A Prefeitura de Criciúma promoveu a revisão do Plano Municipal de Contingência (Plancon), instrumento que define procedimentos rígidos para enfrentar situações de emergência, como desastres naturais e ocorrências de grande porte. O objetivo central é assegurar agilidade na mobilização, defender a população, reduzir prejuízos e retomar rapidamente os serviços públicos essenciais.
O Plancon foi organizado pela Defesa Civil em conjunto com o Gabinete de Gestão Integrada do Município (GGIM). Diante da previsão de eventos climáticos intensos nos próximos meses, influenciados pelo fenômeno El Niño, o plano uniformizou as rotinas de monitoramento, emissão de alertas, socorro, assistência humanitária e recuperação de áreas afetadas, garantindo uma administração de crises eficiente e articulada.
“A atualização do Plano de Contingência fortalece a união das nossas forças de segurança e assistência, preparando Criciúma para reagir de maneira instantânea e preservar a vida dos cidadãos em situações adversas”, afirmou o prefeito Vagner Espindola.
Os principais riscos identificados no plano levam em conta as características geográficas do município, que possui relevo irregular e está situado entre duas importantes bacias hidrográficas: a do Rio Urussanga e a do Rio Araranguá.

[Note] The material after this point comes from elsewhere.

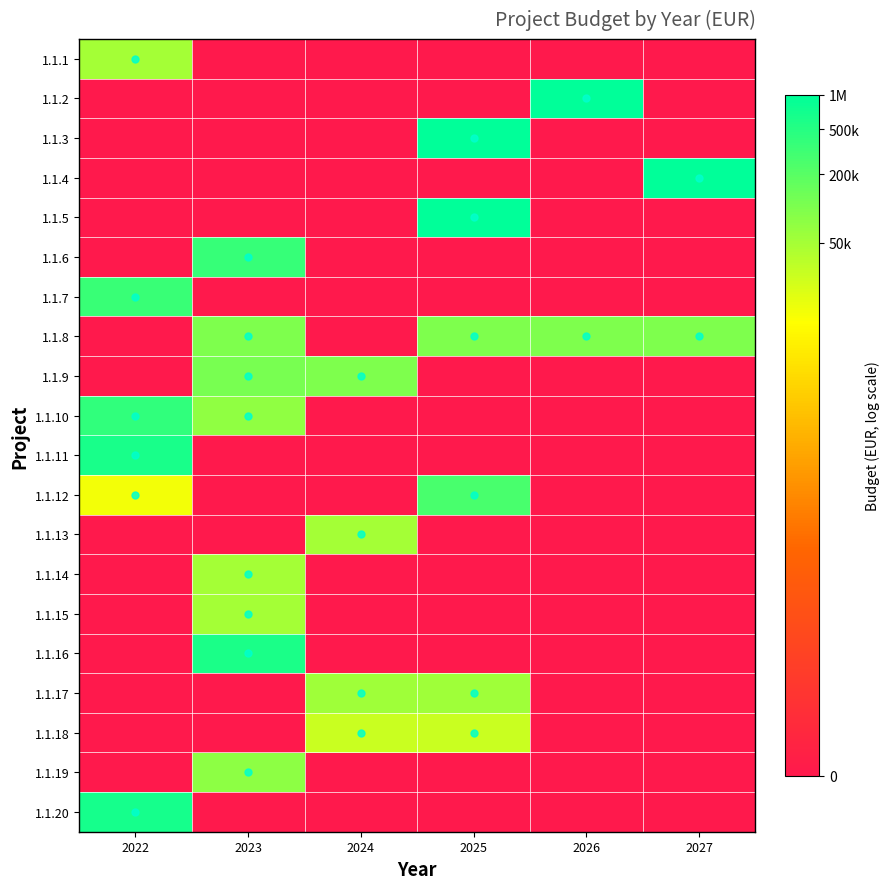

How many distinct data groups are displayed?

20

Conforme o diretor da Defesa Civil de Criciúma, Fred Gomes, o levantamento foi feito em parceria com o Serviço Geológico do Brasil (SGB/CPRM). “Para cada perigo mapeado, existem procedimentos e respostas-padrão previstos no Plano de Contingência”, explicou.
A administração municipal também investe em medidas preventivas, como o monitoramento permanente do nível dos rios, além de obras de desassoreamento e limpeza das margens.
“Atuamos de maneira intensa na chamada ‘fase pré-evento’, realizando o acompanhamento meteorológico contínuo por meio do Centro de Controle e Operação (CCO). Quando o plano é acionado, as forças de segurança são mobilizadas imediatamente, e o Posto de Comando é instalado em cerca de duas horas”, destacou Gomes.
Na prática, quando o Plancon é ativado, define-se uma hierarquia de Comando Unificado, liderada pelo prefeito e pelo diretor da Defesa Civil. A estratégia organiza o fluxo de trabalho de diversos órgãos em eixos específicos de atuação.
Confira as ações de resposta por eixo e os órgãos envolvidos:
Socorro e Salvamento: inclui o resgate de vítimas isoladas ou soterradas em escombros e alagamentos. Responsáveis: Defesa Civil, Corpo de Bombeiros, Polícia Militar, Polícia Civil e Exército.
Evacuação: abrange a retirada de pessoas de áreas de risco e o transporte seguro da população. Atuação: Defesa Civil, Secretaria de Infraestrutura e Obras (com máquinas), Secretaria de Educação (com ônibus), Polícia Militar e agentes de trânsito.
Emergência e Saúde: envolve atendimento pré-hospitalar e regulação médica. Responsáveis: Samu, Serviço Aeromédico, Corpo de Bombeiros e Secretaria de Saúde.
Assistência Social: compreende o cadastro de vítimas, gestão de abrigos e distribuição de doações. Responsabilidade: Secretaria de Assistência Social e Habitação, Fundação Cultural e Secretaria de Educação.
Proteção Animal: abrange resgate, acolhimento e manejo de animais domésticos, silvestres e de grande porte. Responsáveis: Nubea e Diretoria de Meio Ambiente.
Reabilitação e Reconstrução: inclui avaliação de danos estruturais e restabelecimento dos serviços de energia elétrica e abastecimento de água. Atuação: Defesa Civil, Secretaria de Infraestrutura e Obras, Casan, Celesc e cooperativas de energia elétrica.
Em caso de eventos climáticos extremos ou emergências, a população deve contatar a Defesa Civil pelo telefone 199 ou pelo plantão 24 horas via WhatsApp, no número (48) 99162-9006.